*REQUIRED ACTIONS*:
A: Do the statements below agree with the Digital Thread passage? Answer yes or no for each, and quote the words of the passage that decide it.
(i) The Digital Thread forms the foundation for a Digital Twin.
(ii) The MBSE approach bases decisions on documents rather than models.
(iii) The Digital Thread supports standardization, traceability, and automation initiatives.
B: Can you transcribe the stretch of the Digital Thread passage from "The Digital Thread is a" through "systems engineering (MBSE)."?

*SOURCE PASSAGE*:
<<<<

What is the Digital Thread?
The Digital Thread is a system of interconnected data, processes and applications that create a closed loop between the digital and physical worlds. It enables a flow of data between these two worlds, creating a critical capability in model-based systems engineering (MBSE).
The Digital Thread is part of an overall MBSE approach that helps organizations:
- Design better products faster by using models as the basis for decisions rather than documents
- Reduce costs by eliminating rework caused by changes made after initial design stages
- Avoid errors by ensuring all stakeholders always have access to up-to-date information about product status
Why Use the Digital Thread
The Digital Thread utilizes a communication framework that links previously disconnected elements within the manufacturing process, providing a unified view of an asset throughout its entire lifecycle. It is a fundamental aspect of model-based systems engineering and forms the foundation for a Digital Twin. Business processes, including daily tasks, activities, and decisions, are digitized and integrated into the Digital Twin through the Digital Thread. The Digital Thread also supports standardization, traceability, and automation initiatives.

>>>>

*DATASET EXTRACT*:
<<<<

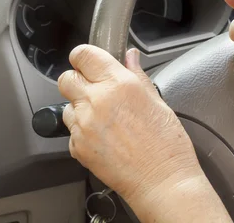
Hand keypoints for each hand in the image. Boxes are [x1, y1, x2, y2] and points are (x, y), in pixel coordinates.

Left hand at [57, 45, 202, 202]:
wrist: (161, 179)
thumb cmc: (166, 144)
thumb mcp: (157, 101)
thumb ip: (137, 76)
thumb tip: (130, 58)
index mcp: (119, 84)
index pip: (84, 55)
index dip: (84, 56)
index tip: (89, 60)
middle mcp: (97, 101)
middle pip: (67, 78)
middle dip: (78, 79)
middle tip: (95, 88)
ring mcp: (83, 126)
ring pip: (66, 105)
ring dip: (80, 106)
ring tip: (104, 117)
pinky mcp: (77, 147)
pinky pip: (71, 130)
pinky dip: (82, 130)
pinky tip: (104, 136)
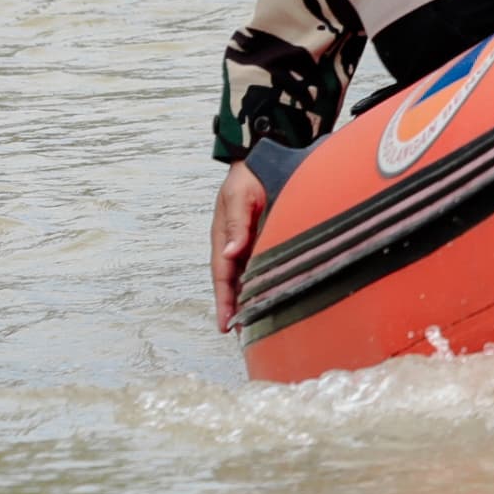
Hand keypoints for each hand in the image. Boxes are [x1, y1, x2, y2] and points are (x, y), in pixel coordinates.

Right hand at [209, 161, 268, 332]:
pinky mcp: (262, 239)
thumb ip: (237, 224)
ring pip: (246, 277)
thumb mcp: (239, 197)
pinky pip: (260, 266)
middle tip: (242, 335)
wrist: (264, 159)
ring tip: (256, 325)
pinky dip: (262, 282)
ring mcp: (247, 244)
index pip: (222, 275)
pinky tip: (271, 296)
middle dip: (235, 308)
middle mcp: (234, 245)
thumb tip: (230, 252)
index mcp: (223, 237)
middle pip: (233, 283)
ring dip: (249, 299)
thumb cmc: (248, 177)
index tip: (226, 325)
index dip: (224, 301)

>>>>

*ANSWERS FOR THE EXERCISE*:
A:
(i) Yes: "forms the foundation for a Digital Twin"
(ii) No: "using models as the basis for decisions rather than documents"
(iii) Yes: "The Digital Thread also supports standardization, traceability, and automation initiatives."

B:
The Digital Thread is a system of interconnected data, processes and applications that create a closed loop between the digital and physical worlds. It enables a flow of data between these two worlds, creating a critical capability in model-based systems engineering (MBSE).